Southern Californians are shopping for homes again, optimistic that values have been beaten down about as low as they will go and triggering the highest sales levels in more than two years.
A report released Tuesday shows a sharp rise in home purchases and an increase in median prices for a third straight month -- suggesting that the two-year decline in home values may finally be over.
In Los Angeles County, the median home price hit $321,000 last month, after lingering at $300,000 for most of the year. Orange County median home values rose to $420,000, up from a low of $370,000 in January.
Lower-priced homes are getting most of the action, with bidding wars for homes listed at $500,000 or less. The median Southland home sales price stood at $268,000, far below the 2007 peak of $505,000.
But the low prices are driving sales, which were up 19% last month over July 2008, according to figures released by MDA DataQuick.
Demand is heaviest for entry-level and mid-market homes because buyers such as David Soldinger, 27, think those prices won't go any lower.

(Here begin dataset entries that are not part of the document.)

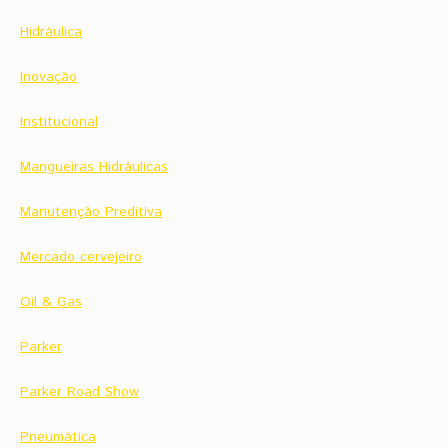
Hidráulica
Inovação
Institucional
Mangueiras Hidráulicas
Manutenção Preditiva
Mercado cervejeiro
Oil & Gas
Parker
Parker Road Show
Pneumática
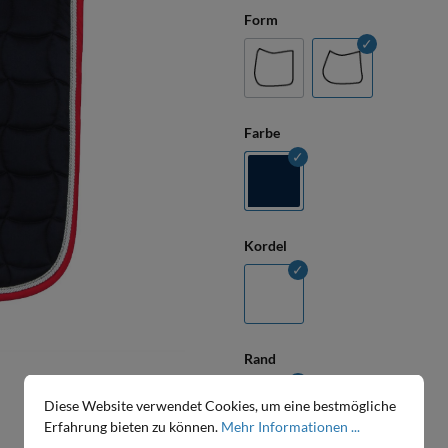
Form
Farbe
Kordel
Rand
Diese Website verwendet Cookies, um eine bestmögliche
Erfahrung bieten zu können.
Mehr Informationen ...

Soldinger, an assistant to a film director, said he bid on 12 houses from Silver Lake to Sherman Oaks over the last eight months, losing every time -- often to people making all-cash offers. He said eight of the 12 houses had been foreclosed upon, and all were listed below $500,000.
The first house Soldinger went after, in Hollywood, got 26 offers in four days, he said.
"There was such a small inventory," said Soldinger, who rents a loft in downtown Los Angeles. "Any time something decent would come on [the market], you'd go to see it and there would be 12 people there in five minutes."
Soldinger said his offer -- under $450,000 -- was finally accepted this month for a three-bedroom house in Van Nuys.
Gerd-Ulf Krueger, principal economist for HousingEcon .com, a real estate consulting firm, said such fast and furious action is common for homes that won't require a "jumbo" loan of $417,000 or more.
"The big action is now in the low to mid-scale," Krueger said.
Listings of homes for sale "at least at the low and mid-level are pretty much empty. There's not a lot of supply," Krueger said. "The question is, to what degree the low supply has an artificial character."
Krueger was referring to a backlog in the foreclosure process that has reduced the inventory of homes for sale. Thousands of homes are in default but haven't been repossessed because of foreclosure moratoriums. Even homes that have been repossessed by lenders have been slow to be put on the market.
According to DataQuick, foreclosure sales are on the decline -- falling in July to 43% of home sales, down from a peak of 57% in February. But DataQuick analysts said that trend could reverse itself if the foreclosure logjam was broken and if unemployment worsened.
Because of that, DataQuick President John Walsh cautioned that declaring a housing market bottom "remains an especially risky call to make, given the uncertainty over the magnitude of future job losses and foreclosures."
"Even if we are at or near the bottom," Walsh said, "history suggests we could bounce along that bottom for quite a while."
Despite its recent rise, the median price remains at 2002 levels and is 47% below its peak set during several months in 2007. The median is the point at which half the homes sold for more and half for less.
Analysts say the recent increase in the median price also reflects the fact that more expensive homes are selling again after a long drought. In many affluent neighborhoods, real estate agents say, owners are finally accepting the diminished value of their properties and pricing their homes to sell.
That is beginning to attract more buyers. Malibu, Beverly Hills, Brentwood and Del Mar all posted July sales increases over the prior year.
The number of homes in the foreclosure process remains high. In July, nearly 125,000 homes in California were scheduled for foreclosure auctions, nearly double the number during the same month the previous year, according to ForeclosureRadar, an online seller of default data. The company said the increase in pending foreclosures was the result of lenders postponing repossessions.
That "shadow inventory" of homes is likely to be sold this year and next, which could again give mid-range buyers the upper hand in home purchases.
In Burbank, for instance, about 130 single-family homes are listed for sale below $1 million, but more than 350 such properties are in some stage of foreclosure, according to ForeclosureRadar. That may be why the number of Burbank single-family homes sold in July this year -- 58 -- was identical to last July, even though the median sales price fell 4%, to $519,000, according to DataQuick.
Prices could fall further when more foreclosed properties are put on the market, especially if lenders dump a large number of homes at once, Krueger said. More likely, he said, they will release homes for sale at a measured pace.